[Exercise brief]: Below are records to return verbatim; the pictures are to be dropped.

-- Record set follows --

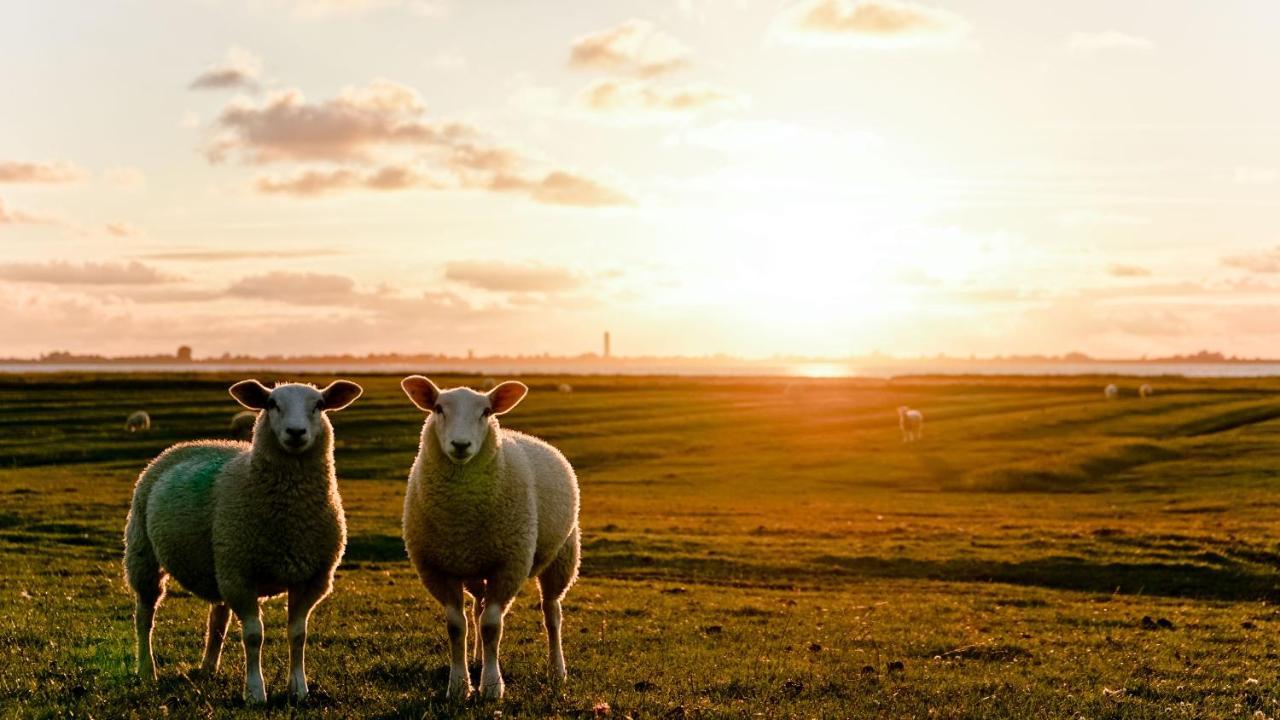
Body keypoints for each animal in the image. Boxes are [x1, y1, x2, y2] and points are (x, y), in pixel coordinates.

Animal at [123, 379, 360, 702]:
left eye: (319, 405)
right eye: (271, 404)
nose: (296, 432)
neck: (291, 515)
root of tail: (187, 444)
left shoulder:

-- Record set concluded --

[Written solution]:
Body keypoints for each animal in the image. Boxes are [x1, y1, x2, y2] and points are (x, y), in pixel coordinates.

Animal at [123, 379, 360, 702]:
left eye: (319, 405)
right eye: (271, 404)
nose: (296, 432)
neck: (291, 515)
root of tail: (187, 444)
left shoulder:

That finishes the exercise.